3+1 boyut içindeki tüm fiziksel yapılı canlılar, kendi oluşturdukları "gerçeklik" tanımını, çevresel uyaranlar üzerinden kurgular. Sinir sistemlerinin çevresel uyaranları yorumlamasına gerçeklik demek zorundadırlar. Çünkü bu boyuttaki fiziksel beden sahibi varlıkların gerçeklikle doğrudan etkileşimleri bulunmaz. (sınav gereği) Her biyolojik yapının belli bir algılama düzeyi bulunmaktadır. Bu sınırlar içindeki uyaranları algılayabilirler. Bu düzeyin dışındaki uyaranlara "kör" dürler. (Buna rağmen hakkında fikirleri olmayan fenomenler için yoktur diyebilecek haldedirler) Diğer yandan tüm biyolojik varlıklar, algılayabildikleri uyaranların, aslında oldukları skalanın sadece belli bir miktarını yorumlayabilirler. (ışık tayfının çok çok ufak bir kısmını örneğin)
Elde edilen uyaran yorumu, beyin tarafından yaklaşık olarak 6 katı hale gelmiş - manipüle edilmiş - yorumlanmış şekilde algıya dönüşür. Bunun yanında her bedenli birey, kendi algı yorumunun gerçekliğini değerlendirecek referanslardan mahrumdur.
Bunun yanında, fiziksel beden sahibi olmak (gerçekle yalıtılmışlık hali), bilincin kendi gerçekliğinden de yalıtılmış olmak anlamına gelir. Yani bilinç, sahip olduğu beden ve algılarının gerçekliğini denetleyecek hiçbir onay mekanizmasına sahip değildir. Kendi gerçekliğini değerlendirecek referanslardan mahrumdur.
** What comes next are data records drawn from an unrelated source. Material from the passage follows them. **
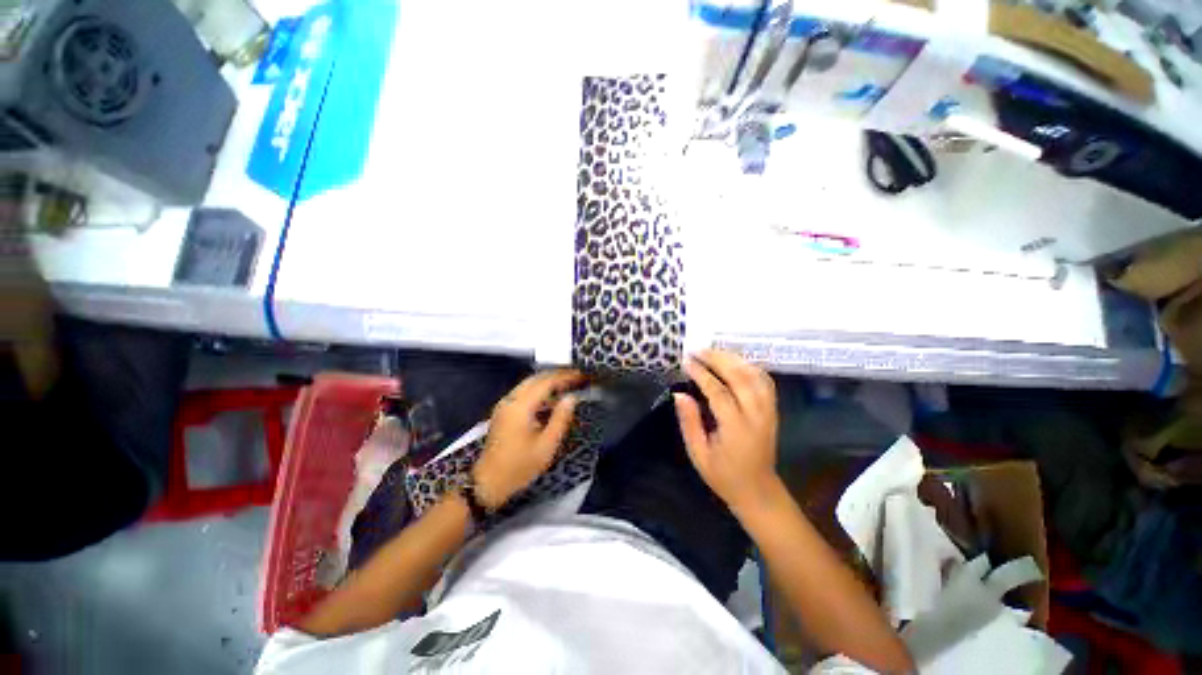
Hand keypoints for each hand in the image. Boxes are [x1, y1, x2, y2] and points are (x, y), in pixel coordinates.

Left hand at [472, 369, 584, 508]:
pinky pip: (523, 392)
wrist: (488, 483)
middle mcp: (510, 400)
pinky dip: (539, 390)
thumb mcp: (546, 446)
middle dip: (557, 375)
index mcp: (520, 406)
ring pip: (529, 384)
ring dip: (548, 381)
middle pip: (536, 378)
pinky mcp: (503, 412)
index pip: (546, 382)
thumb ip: (561, 418)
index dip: (565, 376)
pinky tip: (551, 398)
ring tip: (568, 384)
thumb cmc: (519, 467)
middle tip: (577, 377)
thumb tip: (571, 398)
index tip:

Fiziksel evren - dünya kurgusu, tekamül açısından önemli bir sahadır, burada bilinçler kısa bir süre hakikatten ve gerçeklikten uzaklaştırılır, kendilerini - tepkilerini-tekamül aşamalarını araçlar vasıtasıyla deneyimlemeleri sağlanır. (olaylar - kişiler - etki tepkiler üzerinden kendini anlama çabası) Gerçekliğe erişimi bulunan varlıklar için özgür irade söz konusu olamayacağı için (sisteme dahil olmuş bilinç), temel tekamül yolculuklarından biri bedensel etkilere maruz kalmadır.